The Presence of Rome in Medieval and Early Modern Britain PDF Author: Andrew Wallace
Publisher: Cambridge University Press
ISBN: 1108496105
Category : History
Languages : en
Pages : 267

Book Description
The ordinary -- The self -- The word -- The dead.

Roman Women in Shakespeare and His Contemporaries

Roman Women in Shakespeare and His Contemporaries PDF Author: Domenico Lovascio
Publisher: Walter de Gruyter GmbH & Co KG
ISBN: 1501514059
Category : History
Languages : en
Pages : 271

Book Description
Roman Women in Shakespeare and His Contemporaries explores the crucial role of Roman female characters in the plays of Shakespeare and his contemporaries. While much has been written on male characters in the Roman plays as well as on non-Roman women in early modern English drama, very little attention has been paid to the issues of what makes Roman women ‘Roman’ and what their role in those plays is beyond their supposed function as supporting characters for the male protagonists. Through the exploration of a broad array of works produced by such diverse playwrights as Samuel Brandon, William Shakespeare, Matthew Gwynne, Ben Jonson, John Fletcher, Philip Massinger, Thomas May, and Nathaniel Richards under three such different monarchs as Elizabeth I, James I, and Charles I, Roman Women in Shakespeare and His Contemporaries contributes to a more precise assessment of the practices through which female identities were discussed in literature in the specific context of Roman drama and a more nuanced understanding of the ways in which accounts of Roman women were appropriated, manipulated and recreated in early modern England.

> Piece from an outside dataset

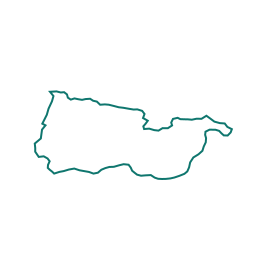 Wenceslau Braz, Minas Gerais, Brazil (Equal Earth projection), rotated 66°
{"feature_id": "56859067B98863111955151", "entity_name": "Wenceslau Braz", "entity_type": "district", "adm_level": 2, "iso_a3": "BRA", "parent_name": "Brazil", "parent_adm1": "Minas Gerais", "projection": "equal_earth", "projection_center": [-45.398, -22.544], "detail": "fine", "context": "isolated", "style": "outline", "palette": "teal", "viewbox_px": 256, "rotation_deg": 66, "n_neighbors": 0, "source": "geoboundaries", "source_scale": "gbopen_adm2", "svg_char_len": 1566}
<svg xmlns="http://www.w3.org/2000/svg" viewBox="0 0 256 256"><g transform="rotate(66 128 128)"><path d="M171.3,33.6L167.4,36.8L163.2,37.8L160.9,42.1L157.3,46.5L153.0,48.9L148.7,51.4L149.5,57.1L147.4,61.6L146.4,66.3L144.6,69.5L142.9,73.1L141.2,76.6L138.9,78.5L138.0,83.2L140.6,86.3L143.6,86.7L144.4,91.7L142.2,96.5L142.8,101.2L140.6,104.9L137.2,108.9L135.5,113.7L132.7,113.3L131.3,110.3L129.4,107.0L125.0,110.2L121.9,107.2L118.1,108.1L114.8,111.9L113.4,115.4L110.9,119.2L107.6,124.1L105.3,128.0L102.1,132.0L98.9,136.1L97.0,139.6L95.4,144.0L91.2,145.7L88.9,148.8L85.9,150.7L84.3,155.0L83.6,158.5L81.5,161.7L79.2,164.9L78.8,168.7L75.8,170.6L72.5,170.1L69.3,171.8L68.2,175.0L65.5,178.4L63.2,184.5L68.5,183.1L72.7,186.6L78.0,192.7L82.9,196.8L89.2,204.5L92.0,202.3L94.5,207.2L102.1,211.9L104.3,219.5L108.6,220.9L111.9,222.4L118.1,221.3L119.6,216.5L123.1,213.9L126.5,213.1L129.2,216.1L131.8,217.5L134.3,216.5L136.9,215.1L139.6,214.0L140.2,208.5L141.2,204.3L141.9,198.9L143.2,193.6L146.9,189.5L149.6,185.5L152.3,181.5L155.6,178.1L156.6,173.7L155.3,169.3L155.4,165.0L156.0,160.9L157.7,156.7L158.5,151.0L159.3,146.7L161.8,142.4L165.3,141.6L168.7,141.6L171.7,140.1L174.3,138.7L176.9,135.5L178.4,131.2L180.3,126.3L184.2,123.8L186.6,121.2L188.4,117.7L189.9,114.1L191.3,109.8L192.1,105.8L192.6,100.5L192.8,95.1L191.8,91.5L188.8,88.2L184.7,85.2L181.5,80.3L180.7,74.3L179.1,69.3L175.7,66.3L172.7,62.8L169.0,60.8L165.6,60.3L162.9,58.7L162.7,54.2L165.1,48.9L167.7,45.9L170.8,44.8L173.7,43.5L175.4,40.0L173.8,36.0L171.3,33.6Z" fill="none" stroke="#0f766e" stroke-width="2"/></g></svg>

John Lydgate and the Making of Public Culture

John Lydgate and the Making of Public Culture PDF Author: Maura Nolan
Publisher: Cambridge University Press
ISBN: 9780521852982
Category : Literary Criticism
Languages : en
Pages : 296

Book Description
Publisher description

Reading Shakespeare’s Poems in Early Modern England

Reading Shakespeare’s Poems in Early Modern England PDF Author: S. Roberts
Publisher: Springer
ISBN: 0230286844
Category : Literary Criticism
Languages : en
Pages : 266

Book Description
This is the first comprehensive study of early modern texts, readings, and readers of Shakespeare's poems in print and manuscript, Reading Shakespeare's Poems in Early Modern England makes a compelling contribution both to Shakespeare studies and the history of the book. Examining gendered readerships and the use of erotic works, reading practises and manuscript culture, textual forms and transmission, literary taste and the canonisation of Shakespeare, this book argues that historicist criticism can no longer ignore histories of reading.